To quote my very first boss, RIP: "There are priorities in this business. First, don't go to jail. Second, don't get fired. Third, don't lose money. Lastly, make money"
Certainly a choice as long as the weeklies cover the earnings at least the day after. Look at the last Amazon surprise. Doesn't happen often, but a huge surprise. If you had just sold premium to capture the big vol. in the front month options, you experienced a ton of pain.
If this was the only event, sure it hurts, but as long as you controlled the size (read - was not stupid) and have plenty of other events coming up, it's a blip on the screen. If that was your "big day", then yeah, it would be mighty painful.
In my opinion, holding ANY option position (long or short) through earnings is pure gambling. Earnings are too unpredictable. Yes, there are companies that most of the time move more than the implied move - however, all it takes is one cycle where it doesn't move, and the straddle can lose 70-90% easily. We implement a strategy of buying a straddle few days before earnings and selling just before earnings are released. I described the strategy in How We Trade Straddle Option Strategy article. We have been doing it for the last 6 years with very consistent results.
Hmm. When you say "we have been doing it" do you mean that you actually transacting or that you have been paper-trading it at mid? You are paying a round trip in terms of transaction costs, you are delta neutral and your holding period is fairly small. To benefit, the earnings move has to be really mis-priced for you to reap any vega benefits. Let's go through some back of the envelop calculations. You have a stock that costs a 100 dollars and you have an option that's expiring in 10 days. Let's assume that ambient volatility on that stock is 2% and the currently priced-in earnings move is 10% - that makes implied volatility of 59% annualized and premium of 9.4. If the earnings are under-priced by 2% (a fairly rare occurrence) your expect the implied vol to reprice to 74% (accounting for lower number of ambient vol days) so you sell your straddle for 10.55 (some decay included). Sounds nice, but if you introduce transaction cost of just 2 annualized vols, your lose half your expected P&L - you buy the straddle for 9.75 and sell it for 10.30. Considering that you also might lose some of your vega due to the spot move etc, I don't think the trade works that well.

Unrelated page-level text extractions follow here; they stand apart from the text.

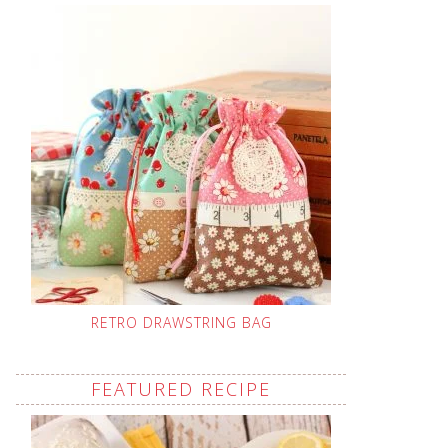
RETRO DRAWSTRING BAG
FEATURED RECIPE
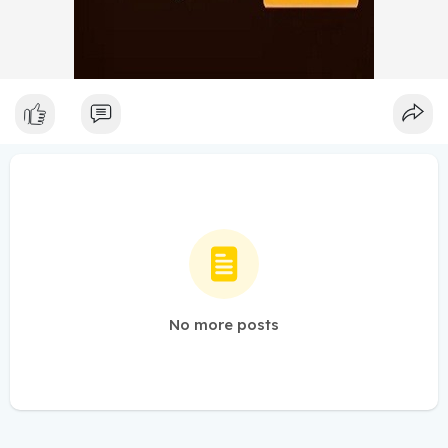
No more posts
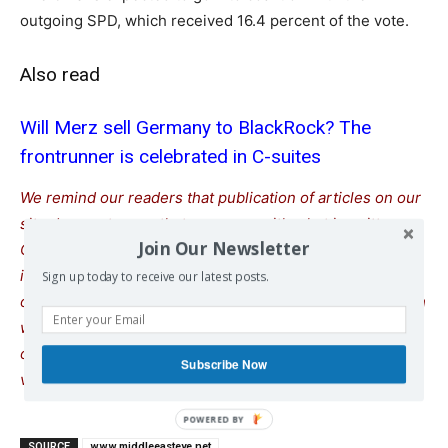
outgoing SPD, which received 16.4 percent of the vote.
Also read
Will Merz sell Germany to BlackRock? The
frontrunner is celebrated in C-suites
We remind our readers that publication of articles on our
site does not mean that we agree with what is written.
Join Our Newsletter
Our policy is to publish anything which we consider of
interest, so as to assist our readers in forming their
Sign up today to receive our latest posts.
opinions. Sometimes we even publish articles with which
we totally disagree, since we believe it is important for
our readers to be informed on as wide a spectrum of
Subscribe Now
views as possible.
SOURCE
www.middleeasteye.net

In general what I have noticed is that while the IV does increase semi-consistently prior to earnings, this is mostly a result of the option pricing model factoring in time decay especially with little time to expiration. In other words, while the IV does increase prior to earnings (and you say you don't hold through earnings so let's ignore the actual earnings release move) the PREMIUM in those options hold steady, containing in their implied move the impact of the anticipated binary event. TL/DR, IV increases but for the most part option premium does not increase prior to earnings (at least in any predictable manner)
Is that a sound strategy? Why don't they suggest buying lottery tickets...provided you buy at least one big winner?
@sle When I say "we have been doing it" that means live trading, not paper trading. Our full track record - https://steadyoptions.com/performance/. Also, ss I mentioned, we always sell before earnings, earnings move is not relevant for this strategy. "Considering that you also might lose some of your vega due to the spot move etc" - actually if the spot moves, it increases the gains, not loses them. @TradingDemystified You are correct that IV increase does not always outpace the negative theta. However, in many cases it does - especially if you enter at favorable prices (compared t previous cycle prices). But what is more important that the strategy can make money not only from vega but also from gamma. If the stock moves, many times it's enough to book gains and re-position on new strikes. Sometimes we were able to book gains 2-3 times on the same stock in the 7-10 days period before earnings. And most important, the risk of those trades is very low. Even if IV increase is not enough, it is very rare to lose more than 7-10%. And winning ratio is around 75-80%.
That's not necessarily true. Your PnL will be path dependent based on the direction on the moves and your hedging. That's true even if the stock has realized higher than ambient implied (the whole premise of "free gamma before earnings"). If you are stating that you are making most of the money on vega (*) the fact that you are losing vega on your strikes can not be positive. Unless I am missing something, like you are saying that the trade is to make money on gamma and vega gains are secondary. (*) I dispute the whole vega ramp-up story in a modern market-maker environment. Every market maker has a statistical model of earnings and other recurrent events and adds special weights to these days. Yes, "nominal" implied volatility does increase before the earnings but that's just because ambient days are falling out. E.g. if you have a 10 day option with a 10% event day and 9 2% ambient days it will have an implied roughly equal to 59 and next day, as long as event is still upcoming, the implied will be a bit over 61. That's simply because the event is dominating the implied. You see that especially strongly in biotech stocks where the term structure is sometimes pricing a single 20-40% daily move.